→ Records to process
________________

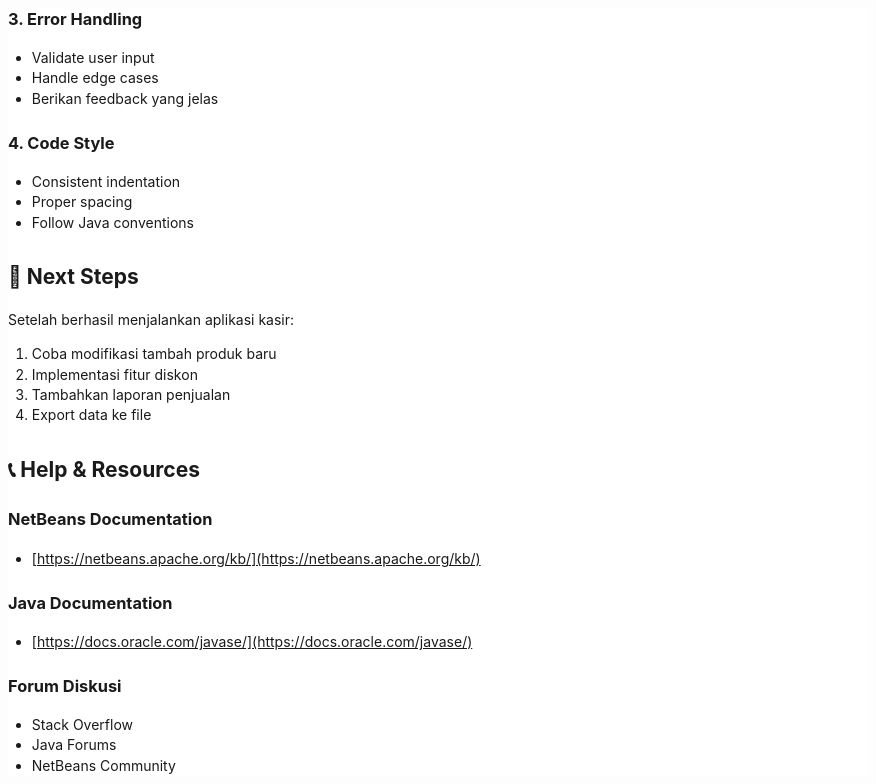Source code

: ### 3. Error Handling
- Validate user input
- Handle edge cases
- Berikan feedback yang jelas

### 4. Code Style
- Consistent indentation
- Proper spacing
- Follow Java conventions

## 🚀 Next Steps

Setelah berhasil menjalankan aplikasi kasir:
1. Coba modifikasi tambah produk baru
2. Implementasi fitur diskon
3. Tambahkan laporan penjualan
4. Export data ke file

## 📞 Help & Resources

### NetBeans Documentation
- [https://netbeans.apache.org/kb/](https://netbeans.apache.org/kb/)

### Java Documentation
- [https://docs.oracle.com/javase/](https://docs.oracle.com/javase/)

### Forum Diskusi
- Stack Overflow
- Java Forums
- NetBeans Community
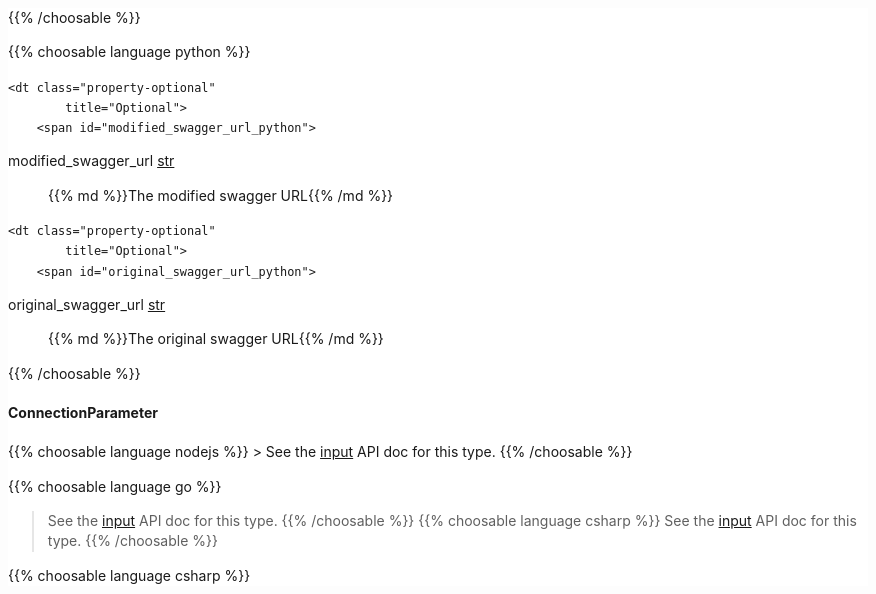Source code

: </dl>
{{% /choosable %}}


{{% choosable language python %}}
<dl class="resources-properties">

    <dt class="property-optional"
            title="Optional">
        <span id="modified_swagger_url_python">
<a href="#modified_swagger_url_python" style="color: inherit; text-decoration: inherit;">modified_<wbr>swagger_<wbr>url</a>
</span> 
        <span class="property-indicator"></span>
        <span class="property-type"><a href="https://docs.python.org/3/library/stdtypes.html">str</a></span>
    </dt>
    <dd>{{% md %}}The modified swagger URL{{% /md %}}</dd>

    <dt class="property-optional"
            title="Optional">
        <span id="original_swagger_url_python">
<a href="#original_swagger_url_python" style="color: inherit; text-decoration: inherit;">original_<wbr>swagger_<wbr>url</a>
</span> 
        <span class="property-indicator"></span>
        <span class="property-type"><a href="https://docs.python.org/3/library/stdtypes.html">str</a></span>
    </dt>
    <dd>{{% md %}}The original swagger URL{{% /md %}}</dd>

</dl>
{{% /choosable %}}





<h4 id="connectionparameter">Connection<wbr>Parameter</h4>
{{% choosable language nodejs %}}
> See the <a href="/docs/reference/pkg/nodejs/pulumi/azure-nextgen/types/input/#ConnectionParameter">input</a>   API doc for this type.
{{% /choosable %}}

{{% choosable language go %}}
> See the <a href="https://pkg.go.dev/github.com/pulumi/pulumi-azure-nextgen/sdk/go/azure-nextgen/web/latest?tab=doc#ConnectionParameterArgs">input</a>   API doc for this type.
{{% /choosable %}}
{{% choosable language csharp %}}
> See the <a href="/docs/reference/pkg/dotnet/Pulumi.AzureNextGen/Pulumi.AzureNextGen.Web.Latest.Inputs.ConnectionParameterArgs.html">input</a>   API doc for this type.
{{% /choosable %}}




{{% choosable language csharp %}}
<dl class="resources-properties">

________________

→ Directions
Can you echo, character for character, the lines from the one containing "choosable language go" through the very last line, both included?

→ Finished task
{{% choosable language go %}}
> See the <a href="https://pkg.go.dev/github.com/pulumi/pulumi-azure-nextgen/sdk/go/azure-nextgen/web/latest?tab=doc#ConnectionParameterArgs">input</a>   API doc for this type.
{{% /choosable %}}
{{% choosable language csharp %}}
> See the <a href="/docs/reference/pkg/dotnet/Pulumi.AzureNextGen/Pulumi.AzureNextGen.Web.Latest.Inputs.ConnectionParameterArgs.html">input</a>   API doc for this type.
{{% /choosable %}}




{{% choosable language csharp %}}
<dl class="resources-properties">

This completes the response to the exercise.